◆ **Extrait à lire**
========================================
Par écritures déposées le 5 avril 2012 Madame X. demande de déclarer la société LASER COFINOGA « tant irrecevable que mal fondée en son appel » et de confirmer la décision entreprise en toutes ses dispositions.
Elle conclut également à la condamnation de la société LASER COFINOGA à lui payer la somme de 1.000 euros à titre de dommages-intérêts pour résistance abusive, outre le remboursement de la somme de 682,40 euros (au titre de ses frais et débours correspondant aux 2 journées indiquées perdues pour comparaître à l'audience du tribunal d'instance et aux frais de signification du jugement), ainsi qu'au paiement d'une somme de 2.272,40 euros sur le fondement de l’article 700 du code de procédure civile.
Au soutien de ses conclusions elle expose qu'elle a expliqué à la barre du tribunal que les offres étaient irrégulières au regard des dispositions du code de la consommation, et que dans le cadre d'une procédure orale les parties peuvent adopter à l'audience des positions différentes de celles de leurs écritures, que c'est donc à juste titre que le tribunal a prononcé la déchéance du droit aux intérêts, compte tenu de l'absence d'exemplaire de l'offre lui ayant été remis, de l'absence de bordereau détachable de rétractation, d'une taille des lettres de l'offre de prêt ne dépassant pas 2 millimètres, ne respectant pas les dispositions impératives de l'article R. 311-6 du code de la consommation et du caractère abusif de la clause du contrat au terme de laquelle la déchéance du terme n'est subordonnée qu'au défaut de paiement d'une échéance impayée
MOTIFS (justification de la décision) (N.B. : mention ne figurant pas sur l’original)
========================================
◆ **Échantillon de données**
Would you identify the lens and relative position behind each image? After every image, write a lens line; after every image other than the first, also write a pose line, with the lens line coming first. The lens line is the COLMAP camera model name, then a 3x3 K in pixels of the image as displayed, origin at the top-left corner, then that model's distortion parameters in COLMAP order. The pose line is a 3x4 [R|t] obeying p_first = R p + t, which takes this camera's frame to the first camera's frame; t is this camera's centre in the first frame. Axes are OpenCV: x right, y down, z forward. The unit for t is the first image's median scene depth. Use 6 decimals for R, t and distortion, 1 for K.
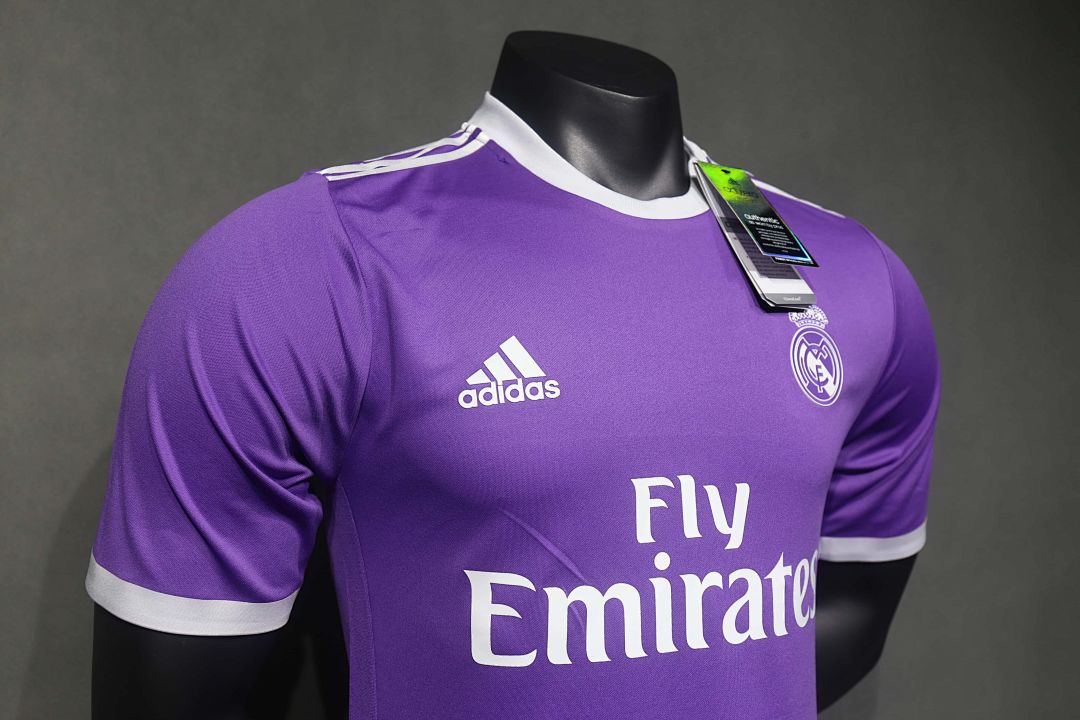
lens RADIAL K [[1053.3, 0, 540.0], [0, 1053.3, 360.0], [0, 0, 1]] dist [-0.021371, -0.000316]
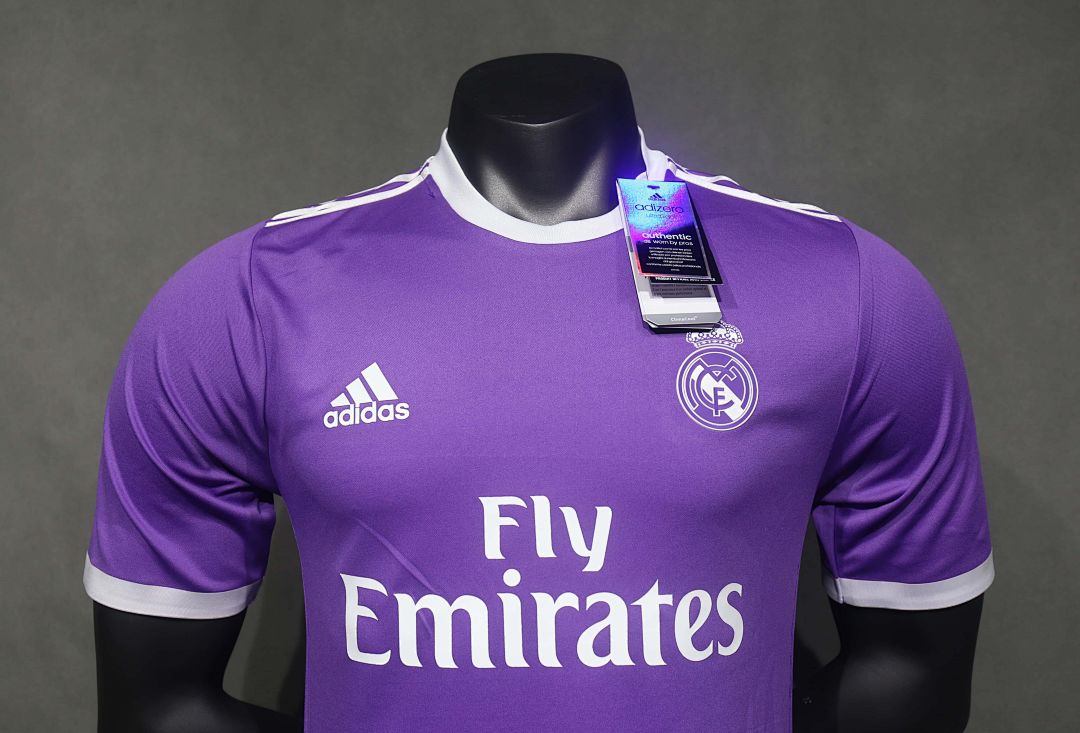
lens RADIAL K [[1289.7, 0, 540.0], [0, 1289.7, 366.5], [0, 0, 1]] dist [0.006108, 0.022335]
pose [[0.902809, -0.009197, -0.429944, 0.683516], [0.007538, 0.999956, -0.005562, -0.009707], [0.429976, 0.001780, 0.902838, -0.135403]]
========================================
◆ **Consigne A**
Dans l'extrait, pouvez-vous présenter sous forme de liste le paragraphe qui commence par « Elle conclut également », en conservant ses faits principaux ?
◆ **Consigne B**
Reproduisez le passage de l'extrait compris entre "Elle conclut également" et "de procédure civile.", ces deux bornes incluses.

◆ **Corrigé A**
Madame X. demande que la société LASER COFINOGA soit condamnée à lui payer :
- 1.000 euros de dommages-intérêts pour résistance abusive ;
- 682,40 euros en remboursement de ses frais et débours. Ce montant couvre les 2 journées indiquées perdues pour comparaître à l'audience du tribunal d'instance et les frais de signification du jugement ;
- 2.272,40 euros sur le fondement de l'article 700 du code de procédure civile.

◆ **Corrigé B**
Elle conclut également à la condamnation de la société LASER COFINOGA à lui payer la somme de 1.000 euros à titre de dommages-intérêts pour résistance abusive, outre le remboursement de la somme de 682,40 euros (au titre de ses frais et débours correspondant aux 2 journées indiquées perdues pour comparaître à l'audience du tribunal d'instance et aux frais de signification du jugement), ainsi qu'au paiement d'une somme de 2.272,40 euros sur le fondement de l’article 700 du code de procédure civile.